I have a Bates National Rule ruler bnr-24 which is a thin stainless steel rule 24" long. It has a cork non-slip strip on the back. I don't know much about it or where I got it. I've had it for around 30 years and it was tucked away in a drawer until recently. I found that the non-slip cork backing made it ideal for drawing lines on wood and metal. It is graduated in inches and centimeters, but I never relied on them for measurements. The markings appear to be "engine" divided rather than "etched" or "printed", so I compared it to my starrett 18" rule and found the divisions to be perfectly aligned. I tried looking it up on the internet and found a place called Textronic that offers calibration services on Bates rules. Apparently the company (Bates) no longer exists. Furthermore, it is regarded as a "vintage" tool by those that are for sale. This rule is now my go-to measuring tool in my arsenal of measuring tools that include micrometers, digital, dial and vernier calipers. I thought the rule was sold by office supply stores. Does anyone know more about this rule? When I use it for drawing lines, it doesn't slip like steel rules do. I would recommend for anyone who is looking for a good straight and accurate rule to try and find one on E-Bay. I've seen them selling for under $20 and may be a good alternative for more expensive Starrett or other precision rules. So far they seem to come in 6",12",18" and 24" lengths.

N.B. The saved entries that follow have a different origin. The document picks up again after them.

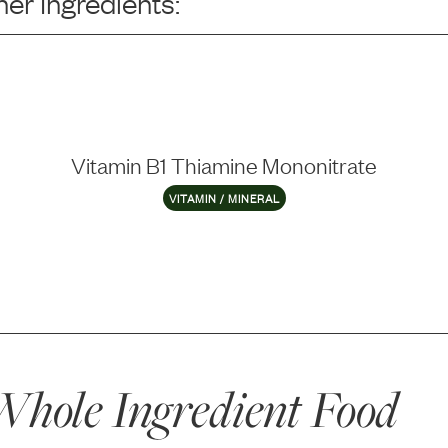
er Ingredients:
Vitamin B1 Thiamine Mononitrate
VITAMIN / MINERAL
hole Ingredient Food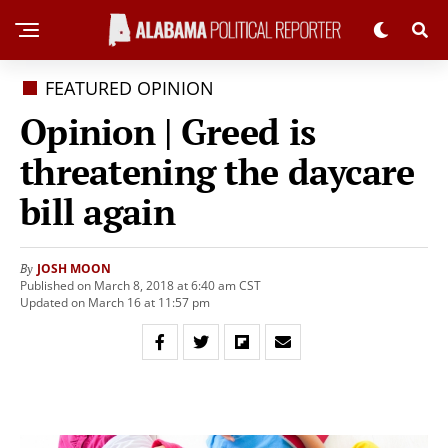
FEATURED OPINION
Opinion | Greed is
threatening the daycare
bill again
JOSH MOON
By
Published on March 8, 2018 at 6:40 am CST
Updated on March 16 at 11:57 pm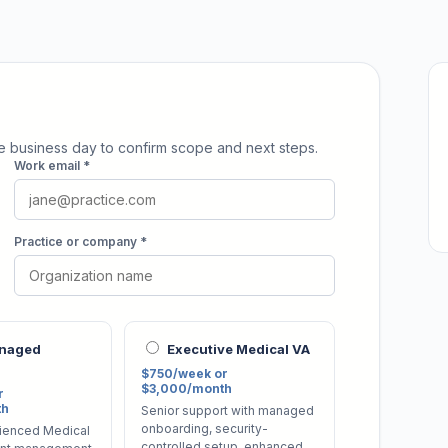
ne business day to confirm scope and next steps.
Work email *
Practice or company *
anaged
Executive Medical VA
$750/week or
$3,000/month
r
th
Senior support with managed
onboarding, security-
ienced Medical
controlled setup, enhanced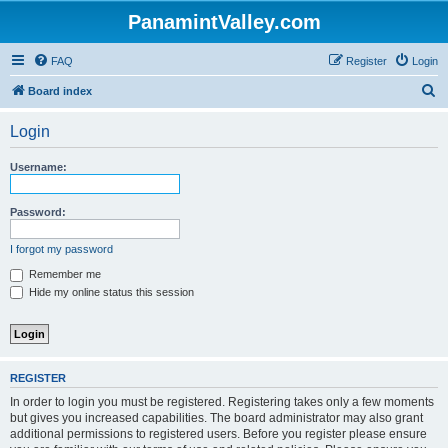
PanamintValley.com
FAQ
Register
Login
S
Board index
e
Login
a
r
Username:
c
h
Password:
I forgot my password
Remember me
Hide my online status this session
REGISTER
In order to login you must be registered. Registering takes only a few moments
but gives you increased capabilities. The board administrator may also grant
additional permissions to registered users. Before you register please ensure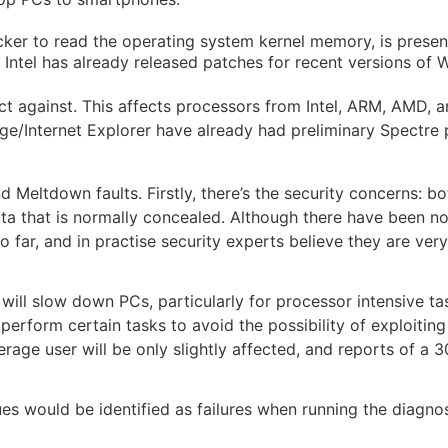
cker to read the operating system kernel memory, is present
ntel has already released patches for recent versions of 
t against. This affects processors from Intel, ARM, AMD, 
e/Internet Explorer have already had preliminary Spectre 
d Meltdown faults. Firstly, there’s the security concerns: 
ata that is normally concealed. Although there have been n
 far, and in practise security experts believe they are very 
 will slow down PCs, particularly for processor intensive tas
erform certain tasks to avoid the possibility of exploiting
average user will be only slightly affected, and reports of a
es would be identified as failures when running the diagno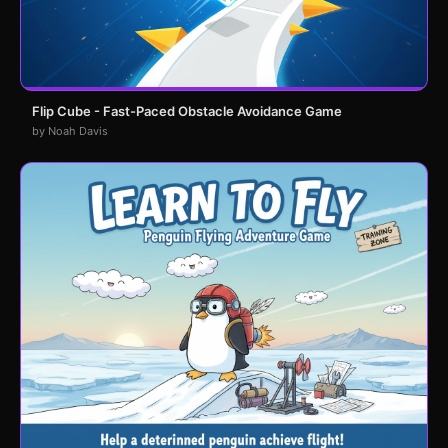
Flip Cube - Fast-Paced Obstacle Avoidance Game
by Noah Davis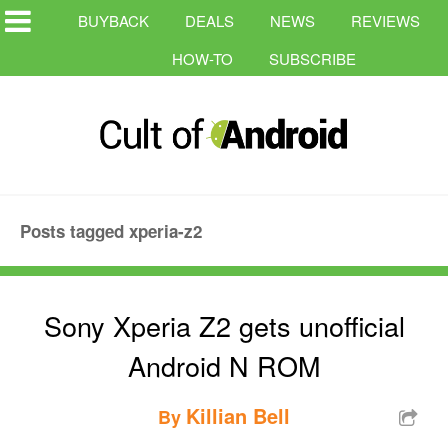
BUYBACK
DEALS
NEWS
REVIEWS
HOW-TO
SUBSCRIBE
Posts tagged xperia-z2
Sony Xperia Z2 gets unofficial
Android N ROM
Killian Bell
By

An additional search came up with some stainless steel rules sold by Office Depot and others under the brand name of Westcott and Staedler. They have cork backings and appear similar to the bates; might be worth looking intoasr an inexpensive straight edge rule.


----------



## AZWoody (Jan 18, 2015)

I've been using those kinds of rulers since I was a child for drawing and other things I needed a straight edge for.

I never thought about using them in the shop. I even have one in my office and use it for drawing up plans of furniture I am making. It's funny how we get into this thought process of only certain things for dedicated applications when they can be used for many other things.

Thanks for that reminder.


----------



## 01ntrain (Jun 21, 2015)

Years ago I worked for a company called GBC and we bought out Bates, as well as a few other companies. I remember some of their products. Now GBC is owned by another corporate conglomerate. sigh….


----------



## doubleDD (Oct 21, 2012)

I have 2 of the 18'' and one 24'' bates rulers. My first job (part time ) in the office supply business is when I got them. I've had them approximately 48 years now and they are my go to ruler for woodworking. You are correct in saying they are accurate and they will outlive both of us.


----------